## Document segment

Same-Origin Policy (SOP)
The Same-Origin Policy (SOP) is a fundamental, mandatory security model enforced by all modern web browsers. It dictates the rules for how a document or script loaded from one origin can interact with resources loaded from another origin.
It is designed to isolate potentially malicious documents and is the single most important security mechanism in the browser's architecture, preventing websites from attacking each other.
Definition of an "Origin"
An "origin" is defined by the unique combination of three distinct components of a URL:
- Protocol (Scheme): The transfer protocol (e.g.,
http://,https://). - Hostname (Domain): The fully qualified domain name (e.g.,
www.example.com). - Port: The port number used for the connection (e.g.,
:80,:443, or an explicitly defined port like:8080).
Example
Consider a scenario where a script on https://bank.com:443 attempts to initiate a cross-origin request to a different domain.
- URL:
https://bank.com/account/Access permitted? Yes: Same scheme (https), domain, and port (443 is default for https). - URL:
https://bank.com:443/transfer/Access permitted? Yes: Same scheme, domain, and port. - URL:
http://bank.com/Access permitted? No: Different scheme (http) and port (80 vs 443). - URL:
https://api.bank.com/Access permitted? No: Different domain (subdomains likeapiare treated as separate origins). - URL:
https://bank.com:8080/Access permitted? No: Different port (8080 vs 443). - URL:
https://malicious-site.com/Access permitted? No: Entirely different domain.
Why SOP is needed?
Without the Same-Origin Policy, the web would have no boundaries. If you logged into your bank in one tab and visited a malicious site in another, that malicious site could use JavaScript to read your bank balance, steal your session tokens, or even read your private messages. SOP is necessary because it ensures that code from one site can never 'spy' on or interfere with data from another.
What SOP Restricts
The Same-Origin Policy is primarily designed to prevent a malicious site from "spying" on your interaction with another site. It places three main restrictions on cross-origin interactions:
- Data Read Access: This is the most critical restriction. A script from
attacker.comcannot read the HTML, cookies, or local storage ofbank.com. It also cannot read the response body of an API request sent tobank.com. - Dom Access: JavaScript on one origin cannot access or manipulate the DOM (Document Object Model) of a page on a different origin. For example, a malicious iframe cannot reach "up" into the parent page to read keystrokes or sensitive data.
- XMLHttpRequest / Fetch: While you can send a request to a different origin, the browser will block the script from seeing the result of that request unless the server explicitly gives permission via Cross-Origin Resource Sharing (CORS) (SOP relaxation).
What SOP doesn't prevent
- SOP mainly blocks cross-origin reads but lets writes like form submissions or link clicks go through. That means an attacker can still trigger state-changing requests (transfer money, change password) even though they can’t see the response. That’s why CSRF protection is needed: it adds a proof that the request came from your app, not just from any page the victim happened to visit.
- You can still embed cross-origin resources (images, scripts, videos), but your JS can’t inspect their contents. There are nuanced exceptions: some properties are writable (e.g.,
iframe.contentWindow.locationcan be set) but not readable, while others are readable but not writable. - SOP doesn’t stop a script from running; any page can execute its own JS. What SOP limits is what that script can access or modify once it’s running (e.g., cross-origin DOM, storage, or responses). To control which scripts/resources can load and run you need to implement Content Security Policy (CSP)
Note
document.domain lets two subdomains relax SOP and talk to each other, but only if both set it to the same parent domain. So marketing.example.com and app.example.com can both set document.domain = 'example.com' and then share access, even though their original origins differ. Browsers used to let you set it to a top-level domain like .com, but that’s now blocked for obvious security reasons.

## Information provided
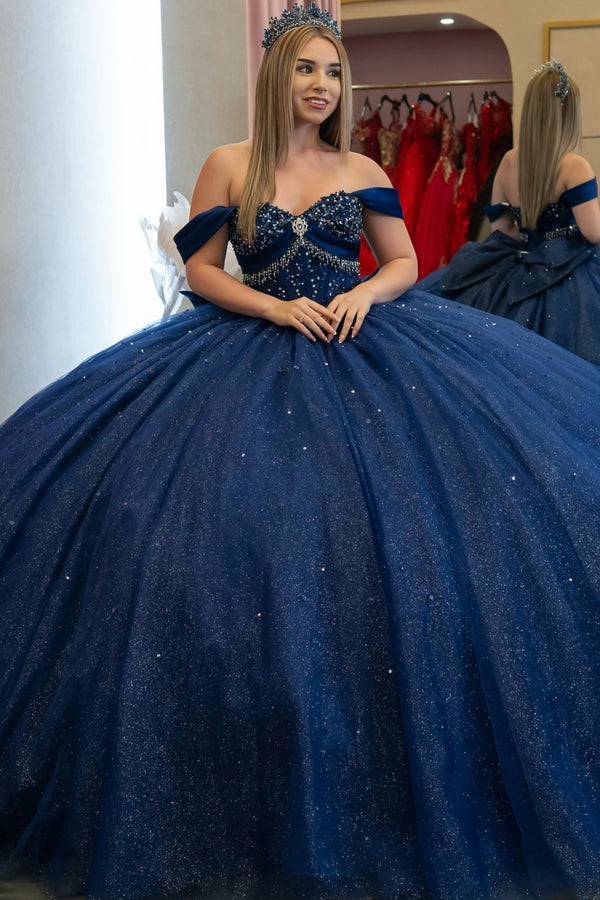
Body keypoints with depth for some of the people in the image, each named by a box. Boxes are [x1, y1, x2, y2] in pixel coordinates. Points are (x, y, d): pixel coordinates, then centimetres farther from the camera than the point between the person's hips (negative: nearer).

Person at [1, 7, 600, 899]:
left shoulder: (362, 173, 10)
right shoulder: (228, 166, 4)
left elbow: (405, 263, 12)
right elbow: (200, 268, 2)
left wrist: (367, 294, -10)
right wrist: (279, 308, -12)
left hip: (364, 351, 2)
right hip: (255, 357, -1)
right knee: (251, 537, -10)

## Directions for this task
From the Same-Origin Policy text, print word for word everything from "What SOP doesn't" down to "happened to visit.".

## The answer
What SOP doesn't prevent
- SOP mainly blocks cross-origin reads but lets writes like form submissions or link clicks go through. That means an attacker can still trigger state-changing requests (transfer money, change password) even though they can’t see the response. That’s why CSRF protection is needed: it adds a proof that the request came from your app, not just from any page the victim happened to visit.